China launches world’s ‘most advanced’ nuclear reactor that’s cooled by gas, not water

China launches world’s ‘most advanced’ nuclear reactor that’s cooled by gas, not water

China has begun operations of the world’s first fourth-generation nuclear reactor that uses gas for cooling unlike conventional power plants that use pressurised water.

The power plant built in China’s Shandong province generates power from two high-temperature reactors that are cooled by gas rather than water, state news agency Xinhua reported on Wednesday.

Nuclear fission reactors typically generate power by breaking atoms and using the energy released to produce steam that runs turbines.

The steam is then cooled by water in a condenser circuit with the hot water then going to a cooling tower.

Currently water-cooled reactors account for over 95 per cent of all operating civilian power reactors globally while gas cooled ones make up about three per cent worldwide.

Interest in gas cooled reactors is increasing globally as these can provide efficient and cost effective electricity.

Such small modular reactors can also produce high-temperature process heat for industrial applications such as hydrogen production, seawater desalination, and district heating, according to the International Atomic Energy Agency (IAEA).

The reactor in Shidao Bay, China is the world’s first gas-cooled nuclear power plant built for commercial demonstration.
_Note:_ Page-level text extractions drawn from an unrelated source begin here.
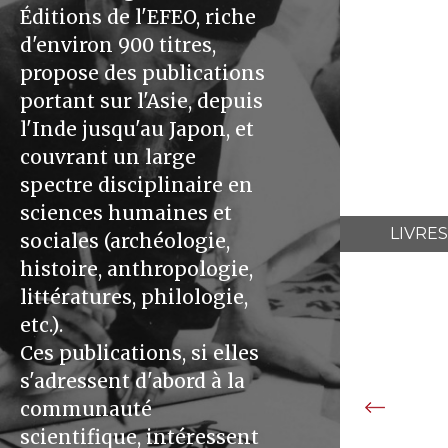
Éditions de l'EFEO, riche
d'environ 900 titres,
propose des publications
portant sur l'Asie, depuis
l'Inde jusqu'au Japon, et
couvrant un large
spectre disciplinaire en
sciences humaines et
LIVRES
sociales (archéologie,
histoire, anthropologie,
littératures, philologie,
etc.).
Ces publications, si elles
s'adressent d'abord à la
communauté
scientifique, intéressent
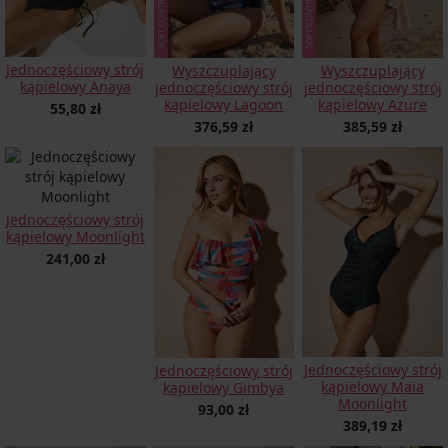
Jednoczęściowy strój
Wyszczuplający
Wyszczuplający
kąpielowy Anaya
jednoczęściowy strój
jednoczęściowy strój
kąpielowy Lagoon
kąpielowy Azure
55,80 zł
376,59 zł
385,59 zł
Jednoczęściowy strój
kąpielowy Moonlight
241,00 zł
Jednoczęściowy strój
Jednoczęściowy strój
kąpielowy Maia
kąpielowy Gimbya
Moonlight
93,00 zł
389,19 zł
It is cooled by helium and can reach high temperatures of up to 750 degrees Celsius.

Construction of the plant started in 2012 and its first reactor was connected to the country’s power grid in 2021, AFP reported.

Such reactors, experts say, can also play a significant role in helping countries with energy transition due to their compact architecture and modular design reducing construction time and costs.
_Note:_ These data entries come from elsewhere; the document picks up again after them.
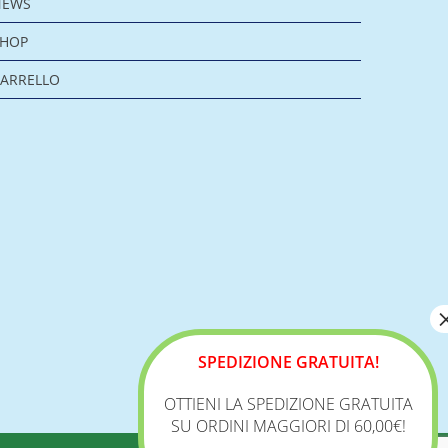
NEWS
SHOP
ARRELLO
SPEDIZIONE GRATUITA!
OTTIENI LA SPEDIZIONE GRATUITA
SU ORDINI MAGGIORI DI 60,00€!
Over 80 SMR projects are currently under development across 18 countries, according to the IAEA.

China has already sought to become a global leader in nuclear power generation with the country planning to make these types of power plants account for 10 per cent of the its electricity generation by 2035.

The latest power plant launch also signifies China’s attempt to move away from coal-fired power plants and reduce its dependence on foreign technologies amid growing tensions with Western countries.